The U.S. market Regulator and Ripple have been slugging it out at the Southern District of New York ever since December when the SEC chair Jay Clayton brought charges against Ripple over alleged securities violations.

The latest battle is ensuing over whether Ripple was aware that XRP is a security when it continued to sell the tokens to the public. To prove its accusation, the SEC sought access to communication between Ripple and its lawyers.

However, Judge Sarah Netburn categorically struck down the watchdog’s motion. According to Judge Netburn, the current standoff between Ripple and the U.S market watchdog isn’t about whether Ripple committed securities violations knowingly. It’s rather about handing a fair notice on time, where Ripple claims that the SEC failed in its duty to notify the company, and the blockchain industry in general, about what digital currencies are classified as securities.

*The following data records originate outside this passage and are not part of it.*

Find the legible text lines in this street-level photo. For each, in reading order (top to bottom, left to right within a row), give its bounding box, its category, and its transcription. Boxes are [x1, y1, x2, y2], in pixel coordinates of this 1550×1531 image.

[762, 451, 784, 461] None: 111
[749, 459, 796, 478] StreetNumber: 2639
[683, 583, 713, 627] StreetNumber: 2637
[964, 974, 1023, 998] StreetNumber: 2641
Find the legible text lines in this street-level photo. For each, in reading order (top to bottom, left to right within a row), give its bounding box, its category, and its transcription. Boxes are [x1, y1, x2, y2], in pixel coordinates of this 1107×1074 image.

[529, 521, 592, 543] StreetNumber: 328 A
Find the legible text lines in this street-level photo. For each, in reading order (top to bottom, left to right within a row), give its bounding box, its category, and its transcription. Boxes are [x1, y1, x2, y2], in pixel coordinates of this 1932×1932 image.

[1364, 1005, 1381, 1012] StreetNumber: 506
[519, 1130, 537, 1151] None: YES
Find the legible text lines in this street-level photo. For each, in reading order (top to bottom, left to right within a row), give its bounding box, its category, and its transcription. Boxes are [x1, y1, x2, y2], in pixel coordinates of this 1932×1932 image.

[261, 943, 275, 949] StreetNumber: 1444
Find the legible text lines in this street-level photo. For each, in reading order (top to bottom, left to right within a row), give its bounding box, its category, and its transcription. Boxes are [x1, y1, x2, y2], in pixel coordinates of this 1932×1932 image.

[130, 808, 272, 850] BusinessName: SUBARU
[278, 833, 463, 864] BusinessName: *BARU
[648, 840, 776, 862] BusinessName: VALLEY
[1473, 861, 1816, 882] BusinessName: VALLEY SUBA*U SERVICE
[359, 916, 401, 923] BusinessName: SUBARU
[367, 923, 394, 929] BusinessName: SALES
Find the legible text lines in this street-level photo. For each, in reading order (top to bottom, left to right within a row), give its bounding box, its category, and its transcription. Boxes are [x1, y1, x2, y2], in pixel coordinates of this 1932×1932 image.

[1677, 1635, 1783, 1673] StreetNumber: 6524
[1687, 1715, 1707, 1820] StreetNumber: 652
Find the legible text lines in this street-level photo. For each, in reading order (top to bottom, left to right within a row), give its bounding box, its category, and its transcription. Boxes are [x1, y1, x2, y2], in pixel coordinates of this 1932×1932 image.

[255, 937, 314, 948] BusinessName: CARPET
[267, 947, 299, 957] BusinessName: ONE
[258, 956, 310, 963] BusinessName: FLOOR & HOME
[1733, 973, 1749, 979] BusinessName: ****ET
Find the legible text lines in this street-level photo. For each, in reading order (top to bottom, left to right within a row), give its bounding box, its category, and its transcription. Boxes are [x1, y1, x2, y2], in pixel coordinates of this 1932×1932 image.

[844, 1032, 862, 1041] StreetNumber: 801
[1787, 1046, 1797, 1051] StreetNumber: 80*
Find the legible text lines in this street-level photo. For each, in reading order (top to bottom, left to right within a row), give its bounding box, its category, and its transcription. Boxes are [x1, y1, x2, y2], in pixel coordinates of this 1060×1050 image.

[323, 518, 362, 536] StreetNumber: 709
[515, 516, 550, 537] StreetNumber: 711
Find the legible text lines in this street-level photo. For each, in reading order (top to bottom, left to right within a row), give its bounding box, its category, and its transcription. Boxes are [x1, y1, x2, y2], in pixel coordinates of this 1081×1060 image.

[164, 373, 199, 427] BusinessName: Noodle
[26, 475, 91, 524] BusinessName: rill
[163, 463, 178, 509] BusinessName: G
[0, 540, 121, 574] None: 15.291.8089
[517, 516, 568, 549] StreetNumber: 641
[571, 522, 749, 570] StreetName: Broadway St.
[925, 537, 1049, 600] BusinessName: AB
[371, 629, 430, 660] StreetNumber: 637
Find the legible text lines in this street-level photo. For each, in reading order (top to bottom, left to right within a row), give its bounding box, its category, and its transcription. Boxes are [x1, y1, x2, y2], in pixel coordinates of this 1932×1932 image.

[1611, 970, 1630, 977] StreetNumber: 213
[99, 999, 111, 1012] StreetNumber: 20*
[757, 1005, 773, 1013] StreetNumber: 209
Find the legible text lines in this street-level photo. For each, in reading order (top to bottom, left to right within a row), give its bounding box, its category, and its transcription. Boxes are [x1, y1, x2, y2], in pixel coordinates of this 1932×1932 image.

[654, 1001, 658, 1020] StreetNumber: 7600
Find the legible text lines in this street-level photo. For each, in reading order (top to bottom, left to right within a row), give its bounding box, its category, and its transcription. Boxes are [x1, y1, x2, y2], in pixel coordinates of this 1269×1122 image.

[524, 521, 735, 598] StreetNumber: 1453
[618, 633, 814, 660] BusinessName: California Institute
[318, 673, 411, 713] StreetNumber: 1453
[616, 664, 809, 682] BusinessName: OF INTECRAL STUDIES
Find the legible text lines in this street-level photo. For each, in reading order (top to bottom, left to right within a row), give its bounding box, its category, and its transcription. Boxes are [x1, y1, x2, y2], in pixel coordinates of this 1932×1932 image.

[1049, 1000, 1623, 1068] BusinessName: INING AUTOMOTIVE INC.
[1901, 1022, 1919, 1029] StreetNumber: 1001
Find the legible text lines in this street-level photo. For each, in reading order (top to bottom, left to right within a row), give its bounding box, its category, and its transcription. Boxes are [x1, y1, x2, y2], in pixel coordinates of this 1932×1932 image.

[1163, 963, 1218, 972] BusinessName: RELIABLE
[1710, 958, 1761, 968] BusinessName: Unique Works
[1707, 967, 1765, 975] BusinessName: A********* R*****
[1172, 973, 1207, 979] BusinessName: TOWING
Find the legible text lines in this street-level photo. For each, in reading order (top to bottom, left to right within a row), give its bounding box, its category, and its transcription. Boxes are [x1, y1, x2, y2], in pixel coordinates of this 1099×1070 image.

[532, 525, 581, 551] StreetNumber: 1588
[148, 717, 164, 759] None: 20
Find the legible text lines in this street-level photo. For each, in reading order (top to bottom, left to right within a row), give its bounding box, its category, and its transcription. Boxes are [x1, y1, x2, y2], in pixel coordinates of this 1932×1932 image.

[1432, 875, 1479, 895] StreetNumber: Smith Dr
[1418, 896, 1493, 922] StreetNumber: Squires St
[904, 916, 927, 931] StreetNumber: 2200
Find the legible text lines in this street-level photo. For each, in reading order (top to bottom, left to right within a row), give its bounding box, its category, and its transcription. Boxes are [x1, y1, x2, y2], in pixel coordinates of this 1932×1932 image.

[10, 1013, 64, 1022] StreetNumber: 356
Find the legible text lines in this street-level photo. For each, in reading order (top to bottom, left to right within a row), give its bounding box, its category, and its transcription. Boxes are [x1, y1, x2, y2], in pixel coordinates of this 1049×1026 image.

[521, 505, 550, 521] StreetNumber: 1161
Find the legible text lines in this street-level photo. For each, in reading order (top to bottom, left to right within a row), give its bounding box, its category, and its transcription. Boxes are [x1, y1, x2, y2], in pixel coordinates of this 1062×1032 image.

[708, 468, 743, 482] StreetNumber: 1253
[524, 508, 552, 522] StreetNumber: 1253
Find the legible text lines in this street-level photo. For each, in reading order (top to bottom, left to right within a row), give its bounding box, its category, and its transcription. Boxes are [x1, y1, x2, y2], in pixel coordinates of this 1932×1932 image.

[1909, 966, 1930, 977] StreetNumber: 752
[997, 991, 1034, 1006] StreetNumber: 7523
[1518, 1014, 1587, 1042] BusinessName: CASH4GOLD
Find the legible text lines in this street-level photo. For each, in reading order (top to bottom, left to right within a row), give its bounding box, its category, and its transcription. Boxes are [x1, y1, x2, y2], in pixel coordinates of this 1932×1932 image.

For this, the internal memos sought by the SEC are not relevant.

Over the past few months, Ripple has rather successfully held on to the defense that the SEC failed in its duty as the market regulator. The payments firm has cited a slew of factors in its accusation, one of which being the SEC took 8 years before pursuing the company. During that time, the firm alleges, that the regulator issued no direct warning at all that XRP might be a security.

SEC

In its defense, Ripple also cited a former top ranking official at the SEC, William Hinman, who had once clarified that Ethereum and BTC are not securities. Ripple cited this as yet another direction from the SEC that “further confused the market.”

Judge Netburn said this in her ruling, “The Court takes no position about whether Ripple’s pleaded defense is cognizable or if it will prove meritorious. I reach only the limited question of whether Ripple put its subjective state of mind or advice of counsel at issue merely by raising the defense, thus waiving its privilege. I conclude it did not.”

However, the SEC can still refile the motion for access to the internal memos at a later date, but that is possible only if Ripple rests its defense on privileged communications it had with its lawyers. Furthermore, the motion can be reopened again if Ripple pleads good faith and claims that it acted in the belief that XRP wasn’t a security.

This is the second time the SEC has lost a motion in a pretrial ruling in its quest to access Ripple’s legal files and internal documents to prove its case. Judge Netburn had ruled against the regulator just a month ago when it sought access to the financial records of Ripple’s two highest ranking executives.